Output hidden; open in https://colab.research.google.com to view.

In [None]:
"""
영상 크기가 큰 경우(700mb 이상) ram 절약하기 위해 개선한 코드임

코드 수정한 프롬프트(제미나이 2.5 플래시):
마지막 셀 코드에 리스트에 frames을 리스트 저장이 아닌 yield 하고, 아래 for문도 generator를 인자값으로 받아서 실행할 수 있게 함수화 및 실행 코드로 바꿔줘, ram 절약 관점에서만 개선해주는 "리팩토링"이 되어야 해
"""
import cv2
from PIL import Image
from IPython.display import display
import time
from datetime import datetime
import torch

# Helper functions
def ts():
    return datetime.now().strftime("%Y-%m-%d %H:%M:%S")

def sync():
    if torch.cuda.is_available():
        torch.cuda.synchronize()


def frame_generator(video_path, max_seconds=None):
    cap = cv2.VideoCapture(video_path)
    if not cap.isOpened():
        raise RuntimeError(f"Failed to open video: {video_path}")

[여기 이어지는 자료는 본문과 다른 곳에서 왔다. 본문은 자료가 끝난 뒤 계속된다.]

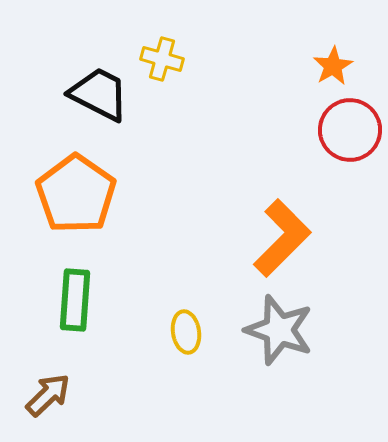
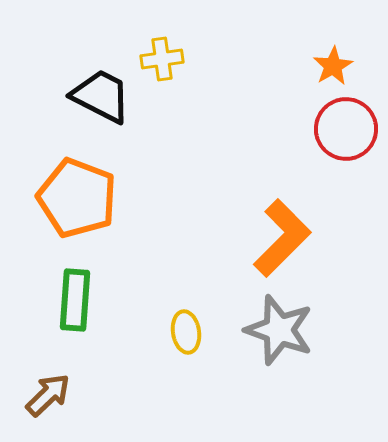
yellow cross: rotated 24 degrees counterclockwise
black trapezoid: moved 2 px right, 2 px down
red circle: moved 4 px left, 1 px up
orange pentagon: moved 1 px right, 4 px down; rotated 14 degrees counterclockwise
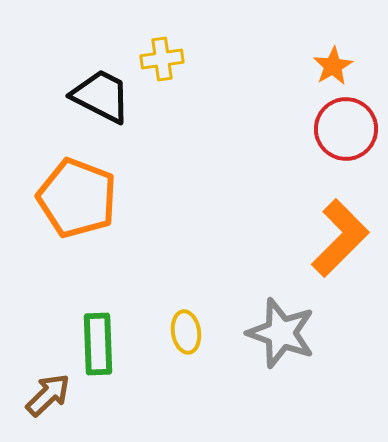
orange L-shape: moved 58 px right
green rectangle: moved 23 px right, 44 px down; rotated 6 degrees counterclockwise
gray star: moved 2 px right, 3 px down
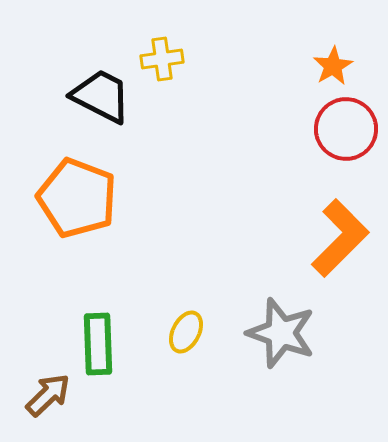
yellow ellipse: rotated 36 degrees clockwise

    fps = cap.get(cv2.CAP_PROP_FPS)
    total_frames = int(cap.get(cv2.CAP_PROP_FRAME_COUNT))
    duration_sec = int(total_frames / fps) if fps and fps > 0 else None

    sec = 0
    while True:
        if max_seconds is not None and sec >= max_seconds:
            break
        if duration_sec is not None and sec >= duration_sec:
            break

        cap.set(cv2.CAP_PROP_POS_MSEC, sec * 1000.0)
        ok, bgr = cap.read()
        if not ok:
            break

        rgb = cv2.cvtColor(bgr, cv2.COLOR_BGR2RGB)
        yield Image.fromarray(rgb)
        sec += 1
    cap.release()

def process_video_frames(frame_gen, chunk_size, max_new_tokens, processor, model):
    prev_summary = None
    t_all0 = time.perf_counter()
    print(f"[{ts()}] Start total")

    chunk_buffer = []
    current_frame_idx = 0

    for frame in frame_gen:
        chunk_buffer.append(frame)
        current_frame_idx += 1

        if len(chunk_buffer) == chunk_size:
            t_chunk0 = time.perf_counter()
            start_s = current_frame_idx - chunk_size
            end_s = current_frame_idx - 1
            print(f"\n[{ts()}] === Chunk {start_s}s ~ {end_s}s START ===")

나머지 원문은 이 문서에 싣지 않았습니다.